S’il nous plonge dans un monde immédiatement contemporain, La Tannerie évoque plutôt, par sa forme très classique, les grands romans initiatiques du 19e siècle. À la manière d’un héros de Flaubert, Jeanne court d’illusions en déceptions. La narration indolente comme les dialogues très écrits permettent à Celia Levi d’épingler toutes les postures de ses personnages, sans jamais céder à la caricature. Analysant finement les mécanismes de domination sociale, La Tannerie dévoile ainsi, à travers l’expérience de la jeune ingénue qu’est Jeanne, les processus d’exclusion qui se jouent aussi bien à l’échelle des individus qu’à celle, plus large, de l’espace urbain gagné par la gentrification.

À la Bpi, niveau 3, 840″20″ LEVI 4 TA

Les Nuits d'été

Thomas Flahaut
Éditions de l'Olivier, 2020

À l’été 2016, entre Franche-Comté et Jura suisse, des ouvriers frontaliers se relaient jour et nuit à l’usine de fabrication de pièces destinées à l’industrie automobile, en Suisse. Bruit, odeur, cadence, machines… Dès les premières pages, le décor est planté.

Thomas vient d’y être engagé. Il a tenté d’échapper à une vie toute tracée en faisant des études et a échoué, sans oser l’avouer à ses parents. Il retrouve Mehdi, ami d’enfance, qui depuis des années passe ses nuits à l’usine et ses journées sur les marchés pour aider son père. Mehdi rêve d’ailleurs et s’oublie dans de folles courses à moto, seule passion pour tenter d’oublier la fatigue, le bruit des machines, un futur incertain. Et, il y a Louise, la sœur jumelle de Thomas. Cette brillante étudiante en sociologie débute une étude sur le monde ouvrier. Tous trois, enfants des classes populaires, aspirent à une vie meilleure. Cet été-là, tout bascule : la fermeture annoncée de l’usine va profondément remanier l’équilibre du quartier et le destin de ces trois personnages.

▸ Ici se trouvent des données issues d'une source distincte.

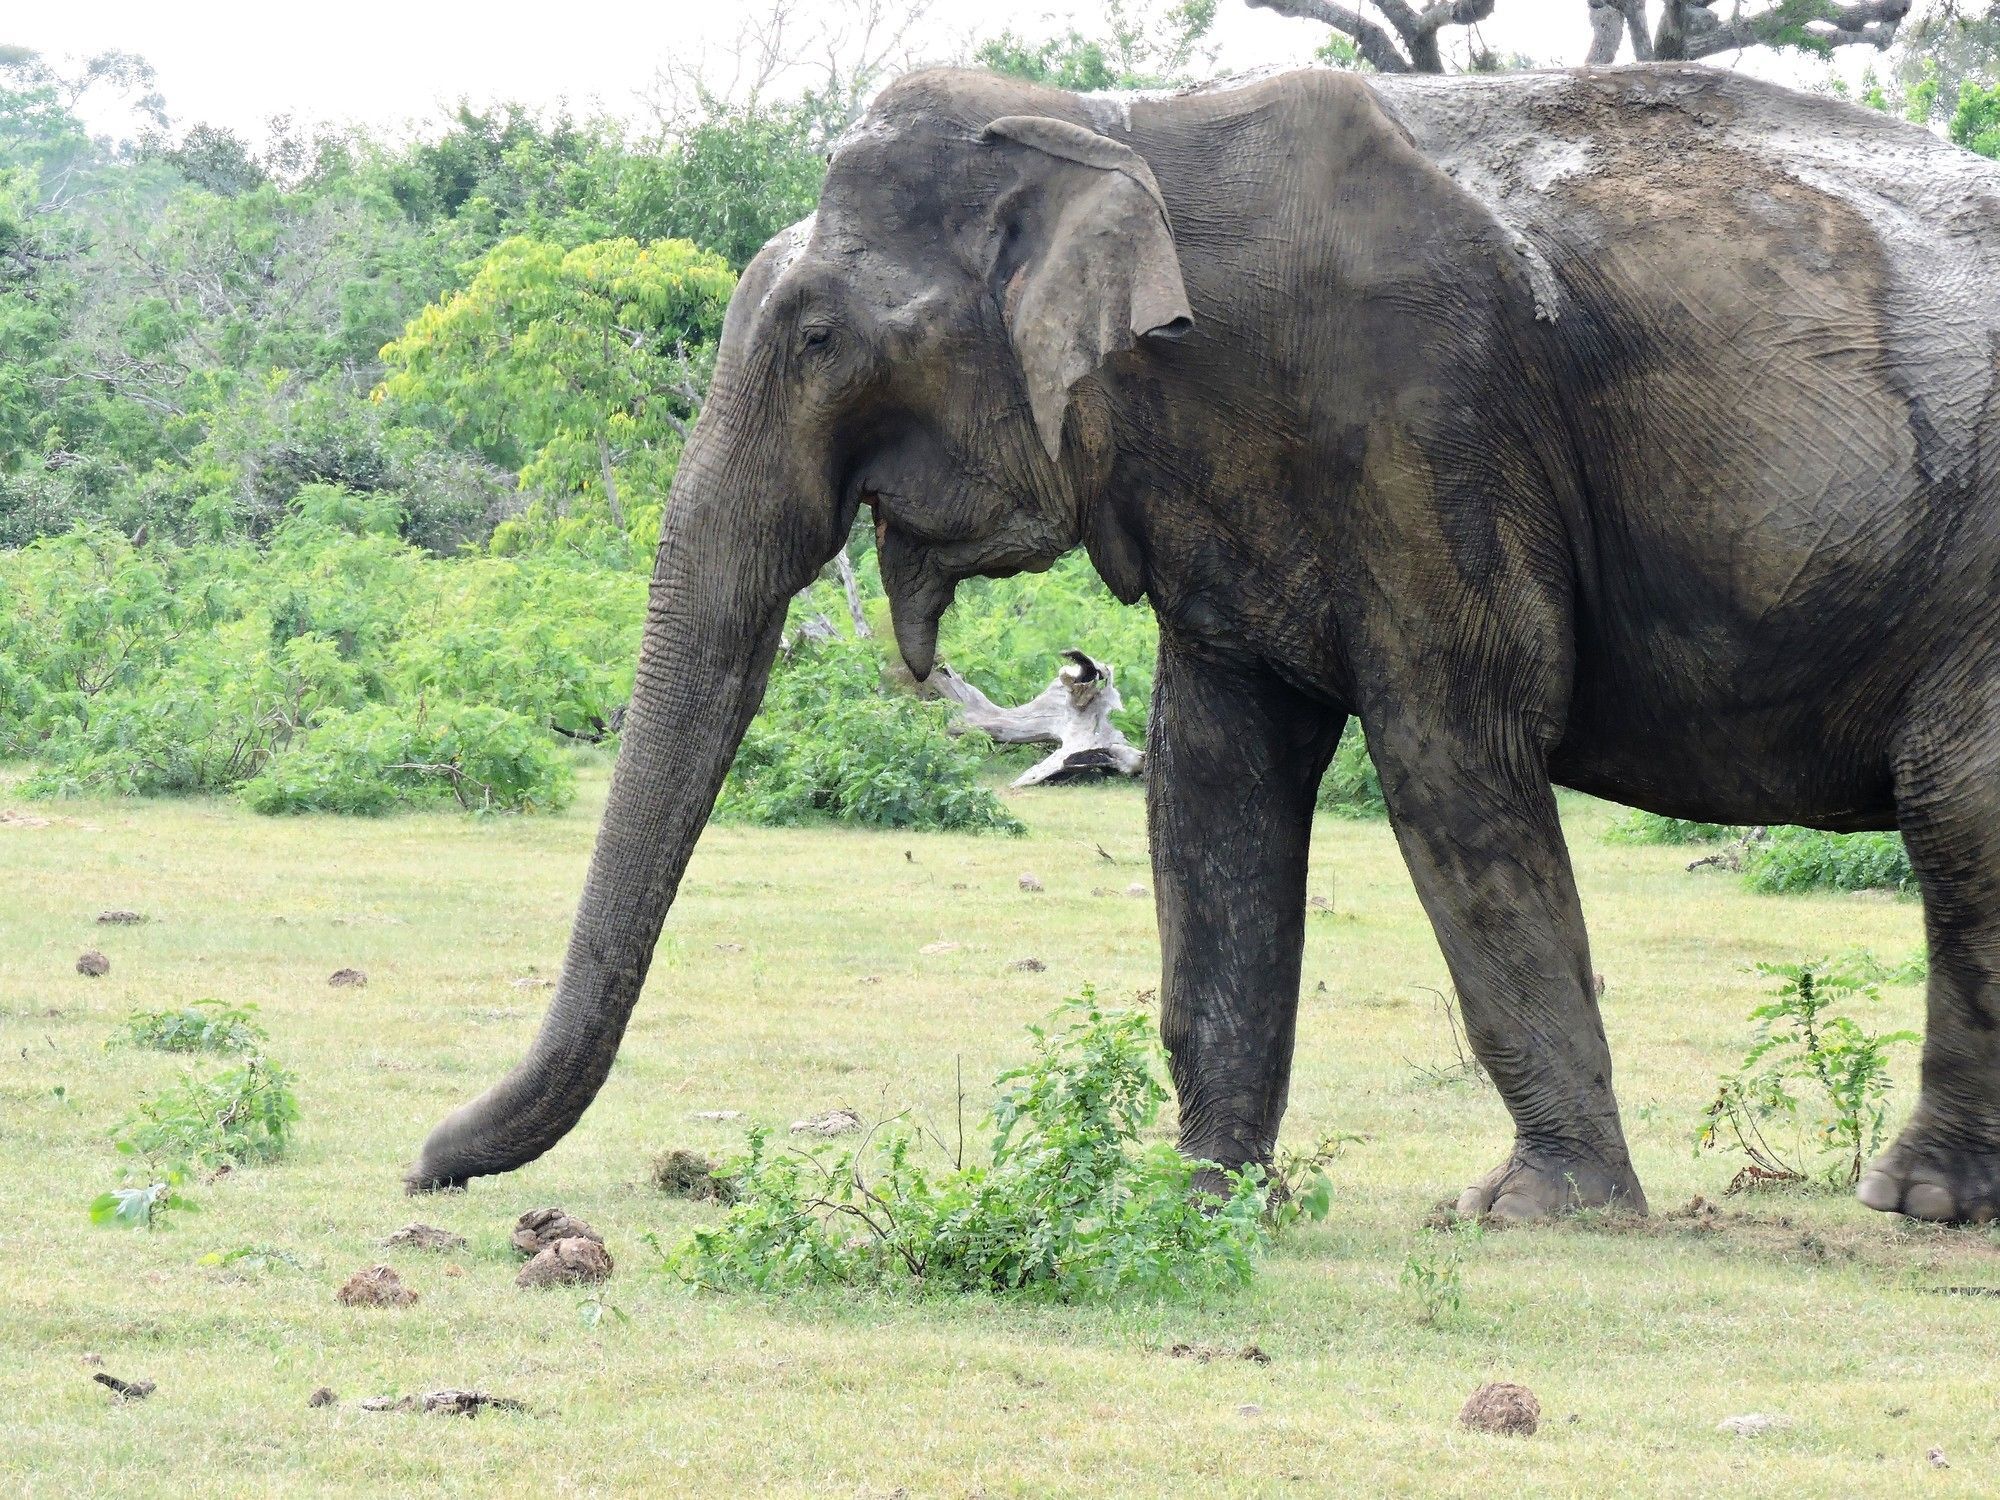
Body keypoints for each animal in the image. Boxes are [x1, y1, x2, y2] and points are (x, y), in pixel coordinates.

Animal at [414, 64, 2000, 1224]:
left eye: (812, 340)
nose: (423, 1170)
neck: (1114, 127)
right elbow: (1213, 782)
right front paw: (1196, 1197)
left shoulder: (1422, 414)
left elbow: (1451, 752)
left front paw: (1539, 1214)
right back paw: (1930, 1206)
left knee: (1953, 806)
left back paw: (1913, 1205)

Après le très remarqué Otswald, Thomas Flahaut poursuit son exploration de la culture ouvrière. Dans Les Nuits d’été, il explore la fin du monde ouvrier, mais compose aussi un roman de l’intime où se nouent relations amoureuses et amitiés intenses. Son écriture précise et poétique dessine le portrait de jeunes adultes qui se cherchent un destin, entre rêves, espoirs et désillusions.

À la Bpi, niveau 3, 840″20″ FLAH 4 NU

Octobre Liban

Camille Ammoun
Inculte, 2020

À l’automne 2019, en pleine révolution libanaise, le narrateur d’Octobre Liban arpente à Beyrouth une rue longue de plus de quatre kilomètres. Du rond-point de Daoura jusqu’à la place de l’Étoile où siège le parlement, la ville sert de matière pour raconter l’histoire politique récente d’un Liban brisé par la guerre civile, divisé et corrompu, mais porté par une révolte inédite.

Le texte court de Camille Ammoun apparaît d’abord comme un manifeste en faveur de la révolution. L’écriture sensuelle rend la topographie organique pour mieux défendre la réappropriation de la ville par ses habitants et de la nation représentée par un corps social qui se constituerait enfin. « Puis tout s’est arrêté », indique le dernier chapitre. La pandémie et le confinement étouffent dès le printemps 2020 le mouvement populaire, avant que l’explosion du 4 août sur le port de Beyrouth ne mette la ville, littéralement, à terre. Le souffle poétique d’Octobre Liban concourt à maintenir vivante la mémoire d’une époque révolue et d’une organisation urbaine en partie disparue.